23 January 2012

Fictional Billboard Burner – Monkey Wrench Gang

The Monkey Wrench Gang by Edward Abbey, 1975, Excerpts

The Highway Patrol arrived promptly fifteen minutes late, radioing the report of an inexplicable billboard fire to a causally scornful dispatcher at headquarters, then ejecting self from vehicle, extinguisher in gloved hand, to ply the flames for a while with little limp gushes of liquid sodium hydrochloride to the pyre. Dehydrated by months, sometimes years of desert winds and thirsty desert air, the pine and paper of the noblest most magnificent of billboards yearned in every molecule for quick combustion, wrapped itself in fire with the mad lust, the rapt intensity, of lovers fecundating.
Doc Sarvis by this time had descended the crumbly bank of the roadside under a billowing glare from his handiwork, dumped his gas can into trunk of car, slammed the lid and slumped down in the front seat beside his driver. “Next?” she [Abbzug] says.

Introduction to 2000 Edition by Douglas Brinkley

The Monkey Wrench Gang is far more than just a controversial book – it is revolutionary, anarchic, seditious, and, in the wrong hands, dangerous.
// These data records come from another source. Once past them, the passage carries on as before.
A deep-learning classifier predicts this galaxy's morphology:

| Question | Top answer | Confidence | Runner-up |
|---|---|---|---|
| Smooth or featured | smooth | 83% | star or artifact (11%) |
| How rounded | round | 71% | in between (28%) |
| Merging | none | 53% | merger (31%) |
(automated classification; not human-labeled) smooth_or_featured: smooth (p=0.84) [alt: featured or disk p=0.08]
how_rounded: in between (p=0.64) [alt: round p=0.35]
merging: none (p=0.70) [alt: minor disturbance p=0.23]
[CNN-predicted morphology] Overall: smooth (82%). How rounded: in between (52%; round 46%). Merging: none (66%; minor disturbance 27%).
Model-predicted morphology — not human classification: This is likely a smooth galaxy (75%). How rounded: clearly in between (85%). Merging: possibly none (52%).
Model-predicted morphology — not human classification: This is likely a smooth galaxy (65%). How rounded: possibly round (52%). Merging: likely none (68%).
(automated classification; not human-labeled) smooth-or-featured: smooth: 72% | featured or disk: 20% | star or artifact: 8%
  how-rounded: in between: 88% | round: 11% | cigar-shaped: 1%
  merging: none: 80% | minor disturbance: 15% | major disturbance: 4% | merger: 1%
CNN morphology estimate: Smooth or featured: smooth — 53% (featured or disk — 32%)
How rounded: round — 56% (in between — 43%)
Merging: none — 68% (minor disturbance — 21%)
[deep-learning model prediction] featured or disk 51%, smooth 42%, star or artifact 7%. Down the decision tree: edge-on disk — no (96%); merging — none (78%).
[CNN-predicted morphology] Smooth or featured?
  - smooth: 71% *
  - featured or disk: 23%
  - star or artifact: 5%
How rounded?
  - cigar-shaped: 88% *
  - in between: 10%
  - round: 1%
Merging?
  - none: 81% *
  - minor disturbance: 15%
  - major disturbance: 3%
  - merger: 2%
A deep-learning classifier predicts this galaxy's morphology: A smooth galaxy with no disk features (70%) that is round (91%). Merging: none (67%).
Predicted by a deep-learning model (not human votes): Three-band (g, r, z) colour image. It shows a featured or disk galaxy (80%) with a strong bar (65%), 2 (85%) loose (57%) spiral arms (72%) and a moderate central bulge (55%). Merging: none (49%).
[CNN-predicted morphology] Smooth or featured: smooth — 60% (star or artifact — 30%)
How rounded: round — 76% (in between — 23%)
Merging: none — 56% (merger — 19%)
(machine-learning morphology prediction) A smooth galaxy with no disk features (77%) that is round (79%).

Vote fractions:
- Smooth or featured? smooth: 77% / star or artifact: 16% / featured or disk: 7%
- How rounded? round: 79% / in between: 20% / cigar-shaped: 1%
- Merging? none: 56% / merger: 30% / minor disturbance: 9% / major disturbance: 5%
Although Abbey claimed it was just a work of fiction written to “entertain and amuse,” the novel was swiftly embraced by eco-activists frustrated with the timid approaches of mainstream environmental groups like the Sierra Club and the Audubon Society.

Earth First! Rankled the public and even other environmentalists from the start. The group announced itself in 1981 by unfurling a hundred-yard-long black plastic streamer to look like a deep crack down the face of Glen Canyon Dam – a scene taken straight from the opening pages of The Monkey Wrench Gang.